What to do = Could you reproduce, word for word, everything below from the line containing "remote control: present [914,729,974,780]" down to the line containing "tote bag: none [858,904,974,954]", with both of those lines included and no others?

Stored data =
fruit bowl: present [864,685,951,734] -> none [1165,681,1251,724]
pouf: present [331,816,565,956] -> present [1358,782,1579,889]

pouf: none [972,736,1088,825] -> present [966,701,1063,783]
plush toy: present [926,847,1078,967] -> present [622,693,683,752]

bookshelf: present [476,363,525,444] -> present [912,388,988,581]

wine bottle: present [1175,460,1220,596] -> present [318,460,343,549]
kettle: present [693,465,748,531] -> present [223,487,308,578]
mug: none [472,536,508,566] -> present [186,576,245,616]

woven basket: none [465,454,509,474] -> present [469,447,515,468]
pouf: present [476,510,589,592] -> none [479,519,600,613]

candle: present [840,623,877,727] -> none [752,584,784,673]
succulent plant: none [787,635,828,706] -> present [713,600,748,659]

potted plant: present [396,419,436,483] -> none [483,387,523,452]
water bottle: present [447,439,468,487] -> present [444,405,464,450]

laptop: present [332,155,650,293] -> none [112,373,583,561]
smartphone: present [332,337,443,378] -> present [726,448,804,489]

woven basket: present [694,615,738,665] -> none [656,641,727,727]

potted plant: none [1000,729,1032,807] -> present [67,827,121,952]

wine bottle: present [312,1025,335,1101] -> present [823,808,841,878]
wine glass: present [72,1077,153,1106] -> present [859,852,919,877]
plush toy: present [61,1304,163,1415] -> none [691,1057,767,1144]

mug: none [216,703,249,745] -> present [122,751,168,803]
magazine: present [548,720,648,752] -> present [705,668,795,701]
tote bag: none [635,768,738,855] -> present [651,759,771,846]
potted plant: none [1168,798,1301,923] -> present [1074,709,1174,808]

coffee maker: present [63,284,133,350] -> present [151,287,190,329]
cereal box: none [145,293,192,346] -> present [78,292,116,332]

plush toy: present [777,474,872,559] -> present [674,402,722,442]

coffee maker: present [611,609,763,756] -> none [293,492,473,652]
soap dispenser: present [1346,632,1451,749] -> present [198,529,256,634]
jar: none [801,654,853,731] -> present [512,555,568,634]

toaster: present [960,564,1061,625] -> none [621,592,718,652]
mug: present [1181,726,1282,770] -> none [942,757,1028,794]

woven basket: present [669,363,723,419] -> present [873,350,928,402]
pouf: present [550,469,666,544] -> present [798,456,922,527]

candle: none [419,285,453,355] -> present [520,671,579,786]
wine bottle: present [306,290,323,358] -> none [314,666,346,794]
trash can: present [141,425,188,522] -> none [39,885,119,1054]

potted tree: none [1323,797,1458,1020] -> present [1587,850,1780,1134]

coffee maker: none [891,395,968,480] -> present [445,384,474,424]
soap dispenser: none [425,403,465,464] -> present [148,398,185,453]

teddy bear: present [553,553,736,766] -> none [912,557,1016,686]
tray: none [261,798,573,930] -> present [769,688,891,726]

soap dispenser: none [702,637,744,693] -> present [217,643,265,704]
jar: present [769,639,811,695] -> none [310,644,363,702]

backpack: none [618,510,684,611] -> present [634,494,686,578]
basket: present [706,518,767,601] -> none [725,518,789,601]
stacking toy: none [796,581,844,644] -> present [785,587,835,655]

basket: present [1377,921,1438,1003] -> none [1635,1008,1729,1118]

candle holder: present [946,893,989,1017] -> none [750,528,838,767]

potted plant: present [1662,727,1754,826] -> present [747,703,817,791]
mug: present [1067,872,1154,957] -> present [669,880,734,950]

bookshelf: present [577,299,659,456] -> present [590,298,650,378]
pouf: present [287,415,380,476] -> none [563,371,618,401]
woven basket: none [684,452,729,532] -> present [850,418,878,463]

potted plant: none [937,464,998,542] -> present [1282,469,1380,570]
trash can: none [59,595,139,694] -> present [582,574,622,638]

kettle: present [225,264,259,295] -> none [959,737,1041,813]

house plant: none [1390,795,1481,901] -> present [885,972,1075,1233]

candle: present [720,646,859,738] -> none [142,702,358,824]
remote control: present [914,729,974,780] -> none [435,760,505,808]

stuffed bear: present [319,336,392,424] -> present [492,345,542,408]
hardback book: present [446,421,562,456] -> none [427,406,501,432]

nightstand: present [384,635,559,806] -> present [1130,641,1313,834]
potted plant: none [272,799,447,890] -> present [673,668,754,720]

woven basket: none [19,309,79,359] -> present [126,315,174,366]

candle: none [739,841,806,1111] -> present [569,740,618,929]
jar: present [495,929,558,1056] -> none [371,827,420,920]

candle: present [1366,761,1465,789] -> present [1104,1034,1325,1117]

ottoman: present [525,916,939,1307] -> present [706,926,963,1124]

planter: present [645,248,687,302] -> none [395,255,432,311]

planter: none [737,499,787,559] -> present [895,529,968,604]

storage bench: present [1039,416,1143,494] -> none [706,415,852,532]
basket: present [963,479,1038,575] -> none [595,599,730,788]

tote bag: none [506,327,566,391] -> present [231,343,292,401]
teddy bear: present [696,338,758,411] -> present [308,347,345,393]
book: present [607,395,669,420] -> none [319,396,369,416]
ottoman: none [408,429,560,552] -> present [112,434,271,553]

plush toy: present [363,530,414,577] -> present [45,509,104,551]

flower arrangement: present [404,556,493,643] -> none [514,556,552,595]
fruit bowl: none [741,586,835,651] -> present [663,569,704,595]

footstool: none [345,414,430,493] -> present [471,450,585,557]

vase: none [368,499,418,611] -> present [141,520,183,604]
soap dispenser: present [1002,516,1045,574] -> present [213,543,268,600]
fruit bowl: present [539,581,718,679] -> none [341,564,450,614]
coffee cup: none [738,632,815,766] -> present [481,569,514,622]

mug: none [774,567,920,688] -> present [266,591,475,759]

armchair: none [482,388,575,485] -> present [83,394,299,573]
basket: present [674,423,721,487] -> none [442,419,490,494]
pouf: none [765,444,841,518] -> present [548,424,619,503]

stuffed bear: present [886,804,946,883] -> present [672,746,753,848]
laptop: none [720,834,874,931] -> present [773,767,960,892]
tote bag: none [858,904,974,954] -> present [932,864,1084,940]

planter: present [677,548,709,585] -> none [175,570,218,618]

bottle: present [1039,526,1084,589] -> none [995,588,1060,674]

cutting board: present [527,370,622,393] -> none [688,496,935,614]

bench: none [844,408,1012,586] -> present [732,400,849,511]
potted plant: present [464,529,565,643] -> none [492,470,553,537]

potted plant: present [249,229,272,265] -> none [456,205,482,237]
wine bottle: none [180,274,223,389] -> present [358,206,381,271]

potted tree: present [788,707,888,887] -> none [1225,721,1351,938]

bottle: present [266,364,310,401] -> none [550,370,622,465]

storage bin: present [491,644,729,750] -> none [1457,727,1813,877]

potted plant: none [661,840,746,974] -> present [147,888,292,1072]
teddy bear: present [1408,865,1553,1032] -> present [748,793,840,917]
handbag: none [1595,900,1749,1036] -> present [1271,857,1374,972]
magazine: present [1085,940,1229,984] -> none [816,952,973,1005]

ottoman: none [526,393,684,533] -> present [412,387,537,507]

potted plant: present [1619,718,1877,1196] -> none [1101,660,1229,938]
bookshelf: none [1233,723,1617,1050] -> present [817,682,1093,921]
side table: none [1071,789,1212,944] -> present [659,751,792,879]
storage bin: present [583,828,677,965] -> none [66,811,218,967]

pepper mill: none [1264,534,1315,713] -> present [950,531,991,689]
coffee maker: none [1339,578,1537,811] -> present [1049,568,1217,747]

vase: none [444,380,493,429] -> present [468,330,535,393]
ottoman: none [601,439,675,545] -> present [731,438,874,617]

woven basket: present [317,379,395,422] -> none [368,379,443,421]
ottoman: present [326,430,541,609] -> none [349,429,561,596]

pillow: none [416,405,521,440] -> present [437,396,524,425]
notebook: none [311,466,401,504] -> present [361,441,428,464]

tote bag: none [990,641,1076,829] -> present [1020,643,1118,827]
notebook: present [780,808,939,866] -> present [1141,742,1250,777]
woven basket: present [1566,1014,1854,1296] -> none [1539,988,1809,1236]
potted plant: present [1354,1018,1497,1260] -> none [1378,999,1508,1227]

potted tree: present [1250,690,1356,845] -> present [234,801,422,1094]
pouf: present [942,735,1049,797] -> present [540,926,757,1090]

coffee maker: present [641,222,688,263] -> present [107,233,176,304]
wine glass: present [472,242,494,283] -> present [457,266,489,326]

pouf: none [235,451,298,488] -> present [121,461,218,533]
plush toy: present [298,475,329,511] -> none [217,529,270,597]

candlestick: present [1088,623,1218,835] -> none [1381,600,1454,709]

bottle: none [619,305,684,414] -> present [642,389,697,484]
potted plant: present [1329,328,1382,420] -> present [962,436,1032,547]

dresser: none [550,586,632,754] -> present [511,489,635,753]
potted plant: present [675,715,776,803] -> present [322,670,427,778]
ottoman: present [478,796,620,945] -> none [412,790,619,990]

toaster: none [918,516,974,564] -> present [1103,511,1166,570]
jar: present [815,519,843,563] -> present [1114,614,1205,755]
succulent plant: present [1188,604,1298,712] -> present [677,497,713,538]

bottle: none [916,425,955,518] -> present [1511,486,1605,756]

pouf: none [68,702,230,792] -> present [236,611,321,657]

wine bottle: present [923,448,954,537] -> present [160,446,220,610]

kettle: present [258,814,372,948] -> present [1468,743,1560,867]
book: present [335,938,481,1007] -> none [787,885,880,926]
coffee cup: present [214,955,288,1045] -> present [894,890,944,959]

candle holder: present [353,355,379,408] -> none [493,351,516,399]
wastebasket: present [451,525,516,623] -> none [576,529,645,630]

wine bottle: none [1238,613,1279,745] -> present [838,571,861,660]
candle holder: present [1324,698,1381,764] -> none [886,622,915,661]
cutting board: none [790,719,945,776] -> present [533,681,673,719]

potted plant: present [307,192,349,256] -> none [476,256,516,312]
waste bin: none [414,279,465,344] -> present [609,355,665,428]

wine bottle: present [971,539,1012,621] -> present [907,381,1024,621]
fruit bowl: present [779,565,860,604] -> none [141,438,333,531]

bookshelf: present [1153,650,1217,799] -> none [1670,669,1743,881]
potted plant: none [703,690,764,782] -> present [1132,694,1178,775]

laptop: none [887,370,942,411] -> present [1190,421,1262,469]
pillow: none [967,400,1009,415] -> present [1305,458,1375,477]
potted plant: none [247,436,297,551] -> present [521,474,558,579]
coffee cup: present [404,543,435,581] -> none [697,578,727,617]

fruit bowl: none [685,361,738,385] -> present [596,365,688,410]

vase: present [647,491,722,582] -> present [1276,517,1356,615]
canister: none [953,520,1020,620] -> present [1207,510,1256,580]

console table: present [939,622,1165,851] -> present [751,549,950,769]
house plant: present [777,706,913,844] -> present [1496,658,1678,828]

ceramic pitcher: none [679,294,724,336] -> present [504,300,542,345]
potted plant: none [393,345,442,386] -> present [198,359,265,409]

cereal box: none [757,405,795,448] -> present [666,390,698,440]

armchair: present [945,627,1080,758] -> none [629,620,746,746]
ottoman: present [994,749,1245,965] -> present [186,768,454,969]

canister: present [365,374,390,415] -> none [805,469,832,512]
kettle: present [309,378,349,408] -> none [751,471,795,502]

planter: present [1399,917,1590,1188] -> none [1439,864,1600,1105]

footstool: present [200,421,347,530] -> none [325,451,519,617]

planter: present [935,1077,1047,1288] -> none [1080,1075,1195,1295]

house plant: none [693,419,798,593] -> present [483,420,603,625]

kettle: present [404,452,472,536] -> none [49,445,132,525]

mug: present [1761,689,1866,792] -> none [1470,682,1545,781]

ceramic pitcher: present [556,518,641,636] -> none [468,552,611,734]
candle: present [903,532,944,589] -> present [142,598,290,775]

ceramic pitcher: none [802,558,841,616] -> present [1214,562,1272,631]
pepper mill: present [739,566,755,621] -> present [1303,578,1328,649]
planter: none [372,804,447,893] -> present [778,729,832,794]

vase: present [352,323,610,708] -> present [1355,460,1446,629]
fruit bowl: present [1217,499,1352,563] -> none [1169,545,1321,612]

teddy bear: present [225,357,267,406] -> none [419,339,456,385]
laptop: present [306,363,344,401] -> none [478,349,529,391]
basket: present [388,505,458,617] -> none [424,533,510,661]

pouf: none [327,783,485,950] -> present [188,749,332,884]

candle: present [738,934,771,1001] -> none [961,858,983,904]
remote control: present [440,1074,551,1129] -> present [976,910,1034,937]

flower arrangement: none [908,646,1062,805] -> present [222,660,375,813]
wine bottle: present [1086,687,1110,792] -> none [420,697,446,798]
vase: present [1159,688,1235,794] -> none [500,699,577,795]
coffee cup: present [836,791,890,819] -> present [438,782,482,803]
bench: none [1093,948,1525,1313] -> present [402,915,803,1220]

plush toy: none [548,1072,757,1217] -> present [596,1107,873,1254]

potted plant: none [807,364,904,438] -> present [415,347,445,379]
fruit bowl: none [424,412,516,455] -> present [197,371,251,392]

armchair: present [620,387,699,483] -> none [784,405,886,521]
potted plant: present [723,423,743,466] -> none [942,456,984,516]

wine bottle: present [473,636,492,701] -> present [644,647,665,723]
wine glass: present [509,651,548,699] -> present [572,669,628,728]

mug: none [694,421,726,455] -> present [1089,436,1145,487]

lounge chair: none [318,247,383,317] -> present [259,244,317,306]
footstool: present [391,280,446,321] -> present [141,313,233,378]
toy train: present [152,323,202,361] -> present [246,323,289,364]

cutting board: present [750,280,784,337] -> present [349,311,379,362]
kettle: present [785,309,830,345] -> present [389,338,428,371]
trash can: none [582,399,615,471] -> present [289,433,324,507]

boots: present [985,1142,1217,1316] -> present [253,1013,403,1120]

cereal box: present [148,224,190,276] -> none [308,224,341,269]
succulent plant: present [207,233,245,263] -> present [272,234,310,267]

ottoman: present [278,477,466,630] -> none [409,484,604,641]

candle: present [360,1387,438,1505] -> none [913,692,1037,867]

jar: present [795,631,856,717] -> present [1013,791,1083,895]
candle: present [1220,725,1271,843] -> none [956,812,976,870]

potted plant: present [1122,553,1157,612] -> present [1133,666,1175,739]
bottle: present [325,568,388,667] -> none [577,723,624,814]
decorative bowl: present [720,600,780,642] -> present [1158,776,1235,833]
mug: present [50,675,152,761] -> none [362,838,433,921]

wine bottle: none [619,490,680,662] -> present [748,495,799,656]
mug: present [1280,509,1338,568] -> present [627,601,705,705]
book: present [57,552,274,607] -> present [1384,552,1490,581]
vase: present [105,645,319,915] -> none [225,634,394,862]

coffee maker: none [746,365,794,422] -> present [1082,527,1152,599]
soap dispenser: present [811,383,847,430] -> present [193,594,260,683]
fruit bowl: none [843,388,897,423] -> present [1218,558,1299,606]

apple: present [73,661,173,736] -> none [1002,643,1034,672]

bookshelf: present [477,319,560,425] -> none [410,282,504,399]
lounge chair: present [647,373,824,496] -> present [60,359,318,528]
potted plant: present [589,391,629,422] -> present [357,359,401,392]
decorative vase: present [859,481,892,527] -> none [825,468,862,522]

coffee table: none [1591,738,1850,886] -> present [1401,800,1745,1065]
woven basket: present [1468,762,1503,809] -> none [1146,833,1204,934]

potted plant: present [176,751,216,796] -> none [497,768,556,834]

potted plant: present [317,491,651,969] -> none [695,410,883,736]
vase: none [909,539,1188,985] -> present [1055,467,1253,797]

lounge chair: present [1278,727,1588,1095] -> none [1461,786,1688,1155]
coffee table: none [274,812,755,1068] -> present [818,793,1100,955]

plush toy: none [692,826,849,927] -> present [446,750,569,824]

Written solution =
remote control: present [914,729,974,780] -> none [435,760,505,808]

stuffed bear: present [319,336,392,424] -> present [492,345,542,408]
hardback book: present [446,421,562,456] -> none [427,406,501,432]

nightstand: present [384,635,559,806] -> present [1130,641,1313,834]
potted plant: none [272,799,447,890] -> present [673,668,754,720]

woven basket: none [19,309,79,359] -> present [126,315,174,366]

candle: none [739,841,806,1111] -> present [569,740,618,929]
jar: present [495,929,558,1056] -> none [371,827,420,920]

candle: present [1366,761,1465,789] -> present [1104,1034,1325,1117]

ottoman: present [525,916,939,1307] -> present [706,926,963,1124]

planter: present [645,248,687,302] -> none [395,255,432,311]

planter: none [737,499,787,559] -> present [895,529,968,604]

storage bench: present [1039,416,1143,494] -> none [706,415,852,532]
basket: present [963,479,1038,575] -> none [595,599,730,788]

tote bag: none [506,327,566,391] -> present [231,343,292,401]
teddy bear: present [696,338,758,411] -> present [308,347,345,393]
book: present [607,395,669,420] -> none [319,396,369,416]
ottoman: none [408,429,560,552] -> present [112,434,271,553]

plush toy: present [363,530,414,577] -> present [45,509,104,551]

flower arrangement: present [404,556,493,643] -> none [514,556,552,595]
fruit bowl: none [741,586,835,651] -> present [663,569,704,595]

footstool: none [345,414,430,493] -> present [471,450,585,557]

vase: none [368,499,418,611] -> present [141,520,183,604]
soap dispenser: present [1002,516,1045,574] -> present [213,543,268,600]
fruit bowl: present [539,581,718,679] -> none [341,564,450,614]
coffee cup: none [738,632,815,766] -> present [481,569,514,622]

mug: none [774,567,920,688] -> present [266,591,475,759]

armchair: none [482,388,575,485] -> present [83,394,299,573]
basket: present [674,423,721,487] -> none [442,419,490,494]
pouf: none [765,444,841,518] -> present [548,424,619,503]

stuffed bear: present [886,804,946,883] -> present [672,746,753,848]
laptop: none [720,834,874,931] -> present [773,767,960,892]
tote bag: none [858,904,974,954] -> present [932,864,1084,940]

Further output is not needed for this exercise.